13. Wise ones eat the food that remains
after being offered to yajña;
thus, they are released from all evils.
Wicked ones prepare food for their own sake
and indeed live on sin alone.
In the process of procuring our food, to some extent, we cause trouble to nature and also to other beings. So we purify the food by offering it to the supreme and then eating it with a sense of gratitude.
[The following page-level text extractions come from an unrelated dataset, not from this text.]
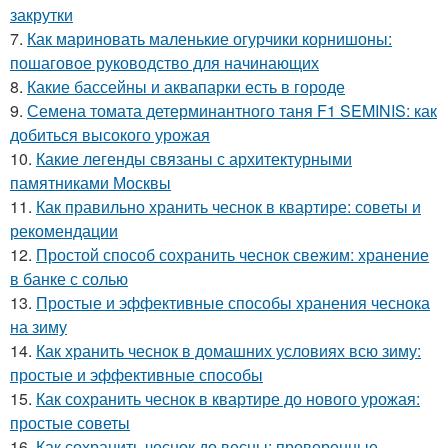
закрутки
7.
Как мариновать маленькие огурчики корнишоны:
пошаговое руководство для начинающих
8.
Какие бассейны и аквапарки есть в городе
9.
Семена томата детерминантного таня F1 SEMINIS: как
добиться высокого урожая
10.
Какие легенды связаны с архитектурными
памятниками Москвы
11.
Как правильно хранить чеснок в квартире: советы и
рекомендации
12.
Простой способ сохранить чеснок свежим: хранение
в банке с солью
13.
Простые и эффективные способы хранения чеснока
на зиму
14.
Как хранить чеснок в домашних условиях всю зиму:
простые и эффективные способы
15.
Как сохранить чеснок в квартире до нового урожая:
простые советы
16.
Как сохранить чеснок до весны: проверенные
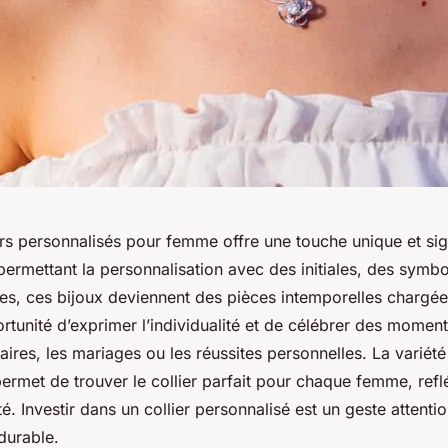
ers personnalisés pour femme offre une touche unique et sign
permettant la personnalisation avec des initiales, des symb
es, ces bijoux deviennent des pièces intemporelles chargées
rtunité d’exprimer l’individualité et de célébrer des moment
aires, les mariages ou les réussites personnelles. La variét
ermet de trouver le collier parfait pour chaque femme, reflé
té. Investir dans un collier personnalisé est un geste attentio
durable.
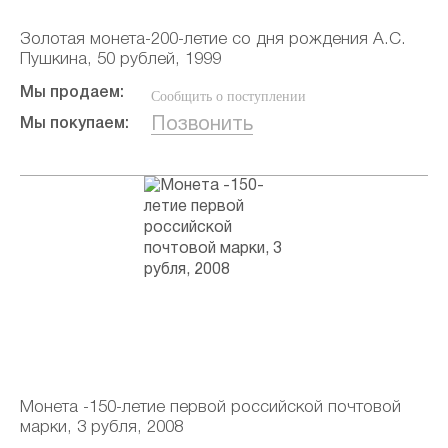
Золотая монета-200-летие со дня рождения А.С.
Пушкина, 50 рублей, 1999
Мы продаем:
Сообщить о поступлении
Позвонить
Мы покупаем:
Монета -150-летие первой российской почтовой
марки, 3 рубля, 2008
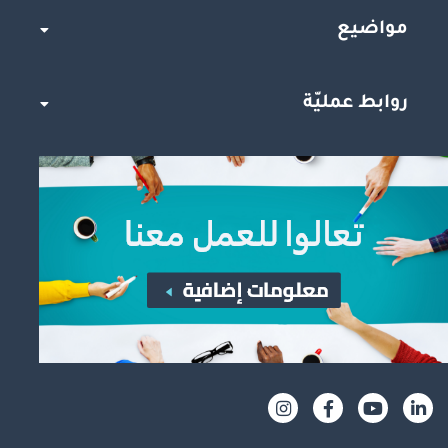
مواضيع
روابط عمليّة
Even if we eat a dry leaf that fell on its own accord, we must not do so with a sense of entitlement.
14. Living beings are sustained by food,
food comes forth from rain,
rain is caused by yajña, and
yajña is born out of action.
The idea of ‘yajña causing rain’ is perhaps a reference to the maintenance of the natural cycle.
15. This action originates from brahman,
which is the manifestation of the imperishable.
Therefore the all-pervading brahman is
always established in yajña.
Brahman is the supreme being.
16. The wheel of life is thus set in motion.
Indulging in sensual pleasures,
one who violates this natural order
lives in sin, thus wasting his life.
Cosmic order of the universe is rooted in the principle of give and take.
17. But for those who rejoice solely in the atman,
and are satisfied with the atman,
nothing remains to be accomplished.
Atman is the inner, higher self. ‘…nothing remains to be accomplished’ indicates that such people don’t work for any gains since they have already found satisfaction within.
18. They have nothing to gain by performing action
and nothing to lose by renouncing action.
They are not dependent on anyone for anything.
19. Therefore, do your work with a spirit of detachment
and you will attain the highest level.